Xbox Scarlett - Angeblich kommen nun doch zwei Next-Gen-Konsolen

Laut eines Berichts von Kotaku plant Microsoft neben einem High-End-Modell der Scarlett auch ein günstigeres Modell ohne Laufwerk und weniger Leistung.

von Tobias Veltin,
05.12.2019 10:56 Uhr

Kommen in der nächsten Xbox-Generation gleich zwei Konsolen? Kommen in der nächsten Xbox-Generation gleich zwei Konsolen?

Zum Weihnachtsgeschäft 2020 wird Microsoft die nächste Xbox-Generation auf den Markt bringen, die bislang nur den Codenamen "Scarlett" trägt. Dem Vernehmen nach handelt es sich dabei um ein neues Konsolenmodell, das unter anderem Ray-Tracing und Auflösungen von bis zu 8K unterstützen wird.

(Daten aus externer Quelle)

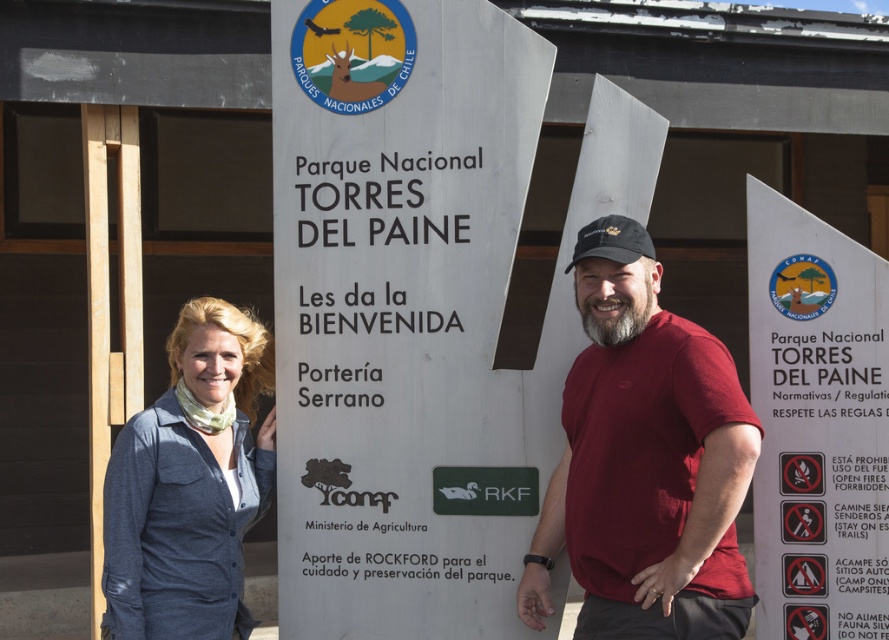
Question: Among these objects, which one is nearest to the camera?

Choices:
 (A) silver metallic sign at center
 (B) denim shirt at center

Answer: (B)

Question: Which point appears farthest from the camera in this image?

Choices:
 (A) (219, 600)
 (B) (821, 292)

Answer: (A)

Question: Is silver metallic sign at center smaller than matte red t-shirt at center?

Choices:
 (A) no
 (B) yes

Answer: (A)

Question: Does silver metallic sign at center come in front of denim shirt at center?

Choices:
 (A) yes
 (B) no

Answer: (B)

Question: Where is silver metallic sign at center located in relation to matte red t-shirt at center in the image?

Choices:
 (A) right
 (B) left

Answer: (B)

Question: Which of the following is the farthest from the observer?

Choices:
 (A) denim shirt at center
 (B) white plastic sign at right

Answer: (B)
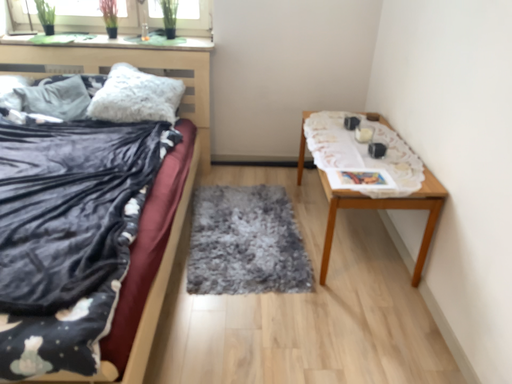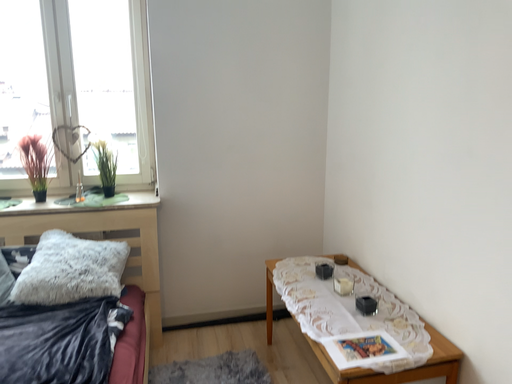
Question: How did the camera likely rotate when shooting the video?

Choices:
 (A) rotated upward
 (B) rotated downward

Answer: (A)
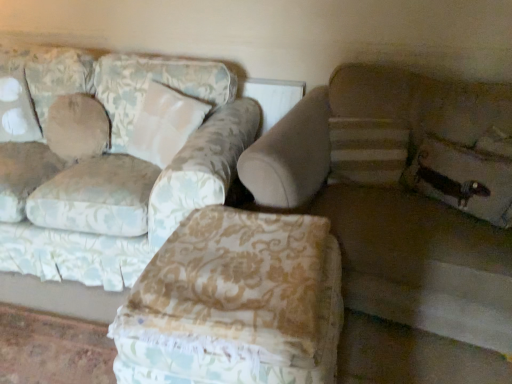
Question: Does beige fabric pillow at upper left, placed as the 2th pillow when sorted from front to back, have a greater width compared to floral fabric ottoman at center?

Choices:
 (A) no
 (B) yes

Answer: (A)

Question: Can you confirm if beige fabric pillow at upper left, the first pillow positioned from the back, is bigger than floral fabric ottoman at center?

Choices:
 (A) no
 (B) yes

Answer: (A)

Question: From the image's perspective, does beige fabric pillow at upper left, arranged as the 2th pillow when viewed from the right, appear higher than floral fabric ottoman at center?

Choices:
 (A) no
 (B) yes

Answer: (B)

Question: From a real-world perspective, is beige fabric pillow at upper left, the 1th pillow in the left-to-right sequence, physically above floral fabric ottoman at center?

Choices:
 (A) yes
 (B) no

Answer: (A)

Question: Is beige fabric pillow at upper left, the 1th pillow in the left-to-right sequence, not near floral fabric ottoman at center?

Choices:
 (A) no
 (B) yes

Answer: (B)

Question: Would you say floral fabric couch at left, which appears as the 1th studio couch when viewed from the left, is to the left or to the right of floral fabric ottoman at center in the picture?

Choices:
 (A) right
 (B) left

Answer: (B)

Question: From a real-world perspective, is floral fabric couch at left, the 2th studio couch in the right-to-left sequence, above or below floral fabric ottoman at center?

Choices:
 (A) below
 (B) above

Answer: (B)

Question: Is floral fabric couch at left, which appears as the 1th studio couch when viewed from the left, taller or shorter than floral fabric ottoman at center?

Choices:
 (A) tall
 (B) short

Answer: (A)

Question: From the image's perspective, is floral fabric couch at left, the 2th studio couch in the right-to-left sequence, positioned above or below floral fabric ottoman at center?

Choices:
 (A) above
 (B) below

Answer: (A)

Question: Based on their sizes in the image, would you say beige fabric couch at right, the second studio couch from the left, is bigger or smaller than floral fabric couch at left, which appears as the 1th studio couch when viewed from the left?

Choices:
 (A) small
 (B) big

Answer: (A)

Question: Would you say beige fabric couch at right, the second studio couch from the left, is inside or outside floral fabric couch at left, which appears as the 1th studio couch when viewed from the left?

Choices:
 (A) inside
 (B) outside

Answer: (B)

Question: Does point (389, 147) appear closer or farther from the camera than point (160, 104)?

Choices:
 (A) farther
 (B) closer

Answer: (B)

Question: From the image's perspective, is beige fabric couch at right, the first studio couch when ordered from right to left, positioned above or below floral fabric couch at left, which appears as the 1th studio couch when viewed from the left?

Choices:
 (A) above
 (B) below

Answer: (B)

Question: Considering their positions, is floral fabric ottoman at center located in front of or behind beige fabric pillow at upper left, the first pillow positioned from the back?

Choices:
 (A) behind
 (B) front

Answer: (B)

Question: Is point (337, 294) closer or farther from the camera than point (96, 147)?

Choices:
 (A) closer
 (B) farther

Answer: (A)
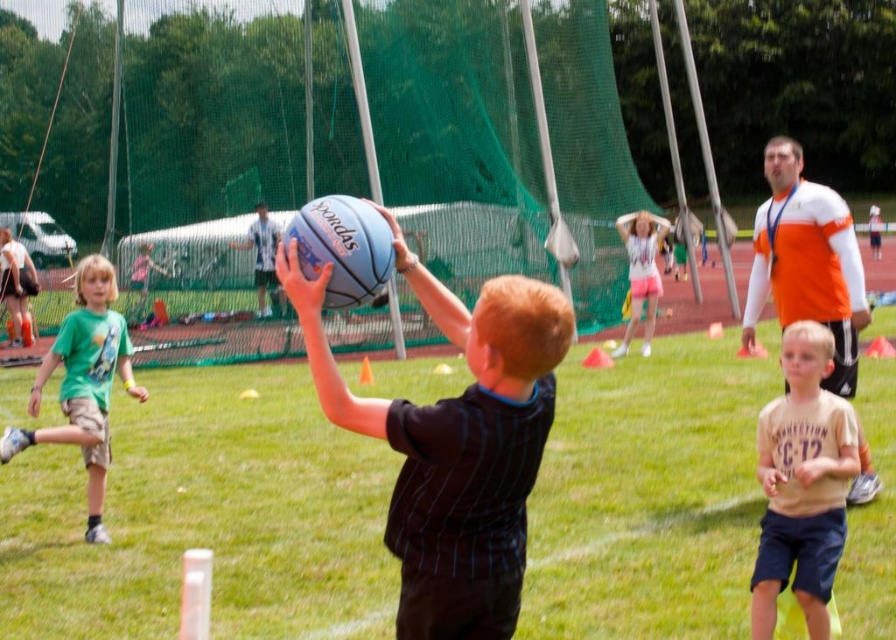
You are a referee at a youth sports event. You need to ensure that the blue rubber ball at center is within a 4 meter safety zone around the orange jersey at center. Is the ball within the safety zone?

The distance between the blue rubber ball at center and the orange jersey at center is 3.89 meters, which is within the 4 meter safety zone. Therefore, the ball is within the safety zone.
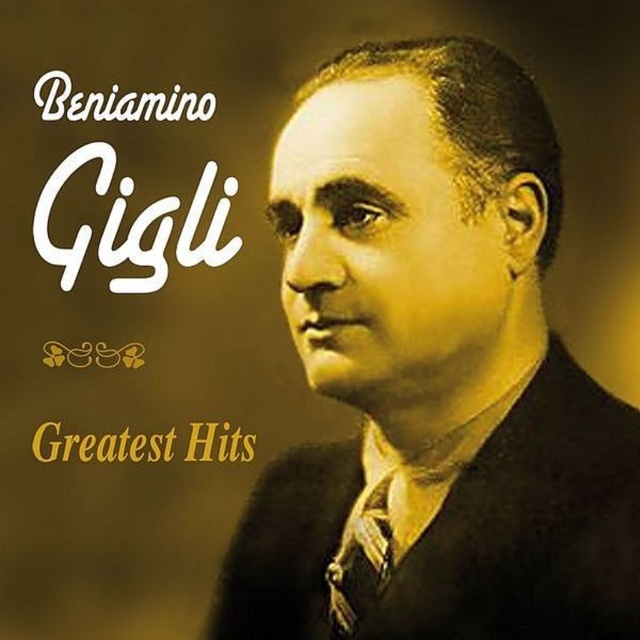
Is black wool business suit at center above matte black tie at center?

Indeed, black wool business suit at center is positioned over matte black tie at center.

Does point (573, 531) lie behind point (353, 618)?

No, (573, 531) is in front of (353, 618).

Who is more distant from viewer, (618, 550) or (376, 483)?

Positioned behind is point (376, 483).

What are the coordinates of `black wool business suit at center` in the screenshot? It's located at (529, 525).

Is white paper text at upper left bigger than matte black tie at center?

Indeed, white paper text at upper left has a larger size compared to matte black tie at center.

Can you confirm if white paper text at upper left is positioned to the left of matte black tie at center?

Yes, white paper text at upper left is to the left of matte black tie at center.

Where is `white paper text at upper left`? white paper text at upper left is located at coordinates (164, 234).

You are a GUI agent. You are given a task and a screenshot of the screen. Output one action in this format:
    pyautogui.click(x=<x>, y=<y>)
    Task: Click on the white paper text at upper left
    
    Given the screenshot: What is the action you would take?
    pyautogui.click(x=164, y=234)

Which of these two, matte black suit at center or white paper text at upper left, stands taller?

With more height is matte black suit at center.

You are a GUI agent. You are given a task and a screenshot of the screen. Output one action in this format:
    pyautogui.click(x=<x>, y=<y>)
    Task: Click on the matte black suit at center
    This screenshot has width=640, height=640.
    Given the screenshot: What is the action you would take?
    pyautogui.click(x=436, y=368)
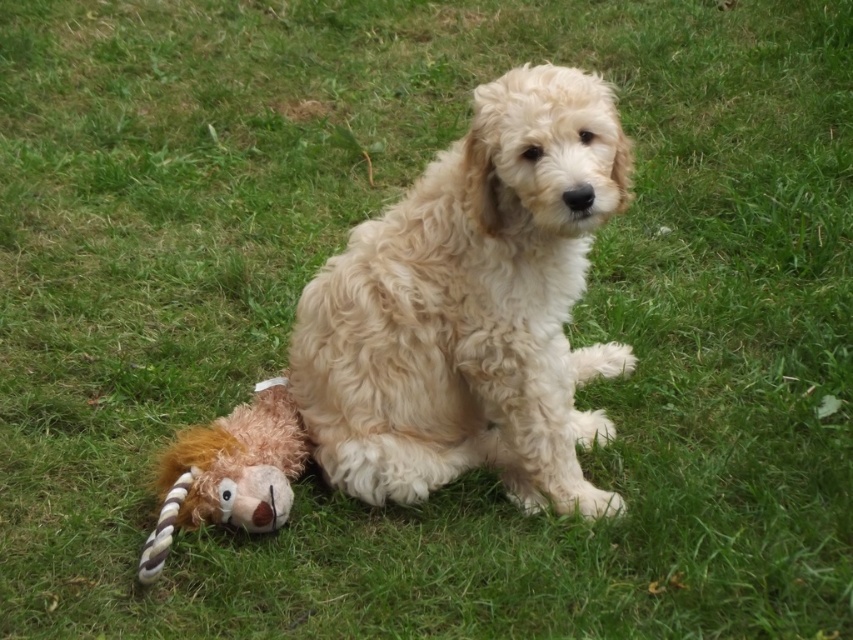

Doch offenbar plant Microsoft neben dieser High-End-Konsole auch ein zweites, leicht abgespecktes Scarlett-Modell. Bei "Xbox Scarlett" handelt es sich demnach um eine neue Konsolenfamilie und kein Einzelprodukt.

Anaconda und Lockhart

Das lässt sich zumindest einem aktuellen Bericht von Kotaku entnehmen, dem diese Informationen aus Insiderkreisen zugespielt wurden. Die Aufteilung der Konsolen lautet dabei wie folgt:

  1. "Project Anaconda"
    Das High-End-Modell mit Laufwerk. Zielvorgabe für Entwickler soll bei diesem Modell 4K-Auflösung und 60 fps sein
  2. "Project Lockhart"
    Günstigeres Modell ohne Laufwerk. Zielvorgabe für Entwickler soll bei diesem Modell 1440p-Auflösung und 60 fps sein

Diese Gerüchte und Projektnamen der Modelle sind nicht neu. Bereits Anfang des Jahres waren "Anaconda"und "Lockhart" an die Öffentlichkeit gedrungen. Da allerdings nicht sicher war, ob es sich bei Lockhart nicht um die Xbox One S All-Digital Edition handeln könnte - die dann ja auch tatsächlich vorgestellt wurde - gerieten diese Spekulationen wieder in Vergessenheit.

Nicht undenkbar

Nun also ein erneutes Aufflammen. Und eine Zwei-Modell-Strategie erscheint nicht unrealistisch, denn Microsoft fährt eben jene auch in der aktuellen Generation (mit der Xbox One S und der Xbox One X).

Natürlich handelt es sich hierbei um unbestätigte Gerüchte, Microsoft hat gegenüber Kotaku bereits bekräftigt, keinen Kommentar dazu abgeben zu wollen. Wir haben Microsoft Deutschland trotzdem um eine Stellungnahme gebeten und werden den Artikel aktualisieren, sobald wir eine Antwort bekommen.